Dataset items:
_ _ _ _ _ _ _
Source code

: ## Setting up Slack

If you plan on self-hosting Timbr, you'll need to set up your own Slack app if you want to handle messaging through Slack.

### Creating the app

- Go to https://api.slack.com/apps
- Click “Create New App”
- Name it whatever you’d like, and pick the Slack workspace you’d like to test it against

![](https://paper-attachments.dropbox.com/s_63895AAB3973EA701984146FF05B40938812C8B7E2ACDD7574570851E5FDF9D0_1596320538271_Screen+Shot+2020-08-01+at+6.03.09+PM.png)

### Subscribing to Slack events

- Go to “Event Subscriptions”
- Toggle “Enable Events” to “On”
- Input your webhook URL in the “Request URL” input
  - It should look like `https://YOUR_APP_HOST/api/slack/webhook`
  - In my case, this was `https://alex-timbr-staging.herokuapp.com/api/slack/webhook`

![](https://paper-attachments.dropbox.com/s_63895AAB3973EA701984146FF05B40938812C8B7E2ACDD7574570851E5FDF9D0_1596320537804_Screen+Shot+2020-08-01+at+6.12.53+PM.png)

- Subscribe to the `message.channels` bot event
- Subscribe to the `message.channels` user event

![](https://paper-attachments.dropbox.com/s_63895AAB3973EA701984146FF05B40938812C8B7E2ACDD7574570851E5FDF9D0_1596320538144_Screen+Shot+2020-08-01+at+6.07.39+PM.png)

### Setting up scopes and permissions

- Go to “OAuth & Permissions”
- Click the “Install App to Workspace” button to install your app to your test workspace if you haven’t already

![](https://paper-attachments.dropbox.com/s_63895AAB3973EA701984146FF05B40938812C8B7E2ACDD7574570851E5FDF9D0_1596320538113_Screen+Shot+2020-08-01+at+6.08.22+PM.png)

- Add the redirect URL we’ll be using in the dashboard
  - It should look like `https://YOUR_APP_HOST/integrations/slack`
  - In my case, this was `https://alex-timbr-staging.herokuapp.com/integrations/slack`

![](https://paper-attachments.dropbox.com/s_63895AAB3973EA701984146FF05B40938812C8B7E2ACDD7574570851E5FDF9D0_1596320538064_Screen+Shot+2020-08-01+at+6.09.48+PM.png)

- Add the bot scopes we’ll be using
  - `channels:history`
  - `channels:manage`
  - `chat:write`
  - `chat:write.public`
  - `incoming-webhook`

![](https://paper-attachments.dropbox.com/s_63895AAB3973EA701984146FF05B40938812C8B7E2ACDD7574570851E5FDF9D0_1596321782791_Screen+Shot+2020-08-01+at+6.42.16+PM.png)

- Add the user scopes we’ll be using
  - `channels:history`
_ _ _ _ _ _ _
- [Directive]:
Please set down every line of the records above, reproducing each one word for word.

- [Your solution]:
Source code

: ## Setting up Slack

If you plan on self-hosting Timbr, you'll need to set up your own Slack app if you want to handle messaging through Slack.

### Creating the app

- Go to https://api.slack.com/apps
- Click “Create New App”
- Name it whatever you’d like, and pick the Slack workspace you’d like to test it against

![](https://paper-attachments.dropbox.com/s_63895AAB3973EA701984146FF05B40938812C8B7E2ACDD7574570851E5FDF9D0_1596320538271_Screen+Shot+2020-08-01+at+6.03.09+PM.png)

### Subscribing to Slack events

- Go to “Event Subscriptions”
- Toggle “Enable Events” to “On”
- Input your webhook URL in the “Request URL” input
  - It should look like `https://YOUR_APP_HOST/api/slack/webhook`
  - In my case, this was `https://alex-timbr-staging.herokuapp.com/api/slack/webhook`

![](https://paper-attachments.dropbox.com/s_63895AAB3973EA701984146FF05B40938812C8B7E2ACDD7574570851E5FDF9D0_1596320537804_Screen+Shot+2020-08-01+at+6.12.53+PM.png)

- Subscribe to the `message.channels` bot event
- Subscribe to the `message.channels` user event

![](https://paper-attachments.dropbox.com/s_63895AAB3973EA701984146FF05B40938812C8B7E2ACDD7574570851E5FDF9D0_1596320538144_Screen+Shot+2020-08-01+at+6.07.39+PM.png)

### Setting up scopes and permissions

- Go to “OAuth & Permissions”
- Click the “Install App to Workspace” button to install your app to your test workspace if you haven’t already

![](https://paper-attachments.dropbox.com/s_63895AAB3973EA701984146FF05B40938812C8B7E2ACDD7574570851E5FDF9D0_1596320538113_Screen+Shot+2020-08-01+at+6.08.22+PM.png)

- Add the redirect URL we’ll be using in the dashboard
  - It should look like `https://YOUR_APP_HOST/integrations/slack`
  - In my case, this was `https://alex-timbr-staging.herokuapp.com/integrations/slack`

![](https://paper-attachments.dropbox.com/s_63895AAB3973EA701984146FF05B40938812C8B7E2ACDD7574570851E5FDF9D0_1596320538064_Screen+Shot+2020-08-01+at+6.09.48+PM.png)

- Add the bot scopes we’ll be using
  - `channels:history`
  - `channels:manage`
  - `chat:write`
  - `chat:write.public`
  - `incoming-webhook`

![](https://paper-attachments.dropbox.com/s_63895AAB3973EA701984146FF05B40938812C8B7E2ACDD7574570851E5FDF9D0_1596321782791_Screen+Shot+2020-08-01+at+6.42.16+PM.png)

- Add the user scopes we’ll be using
  - `channels:history`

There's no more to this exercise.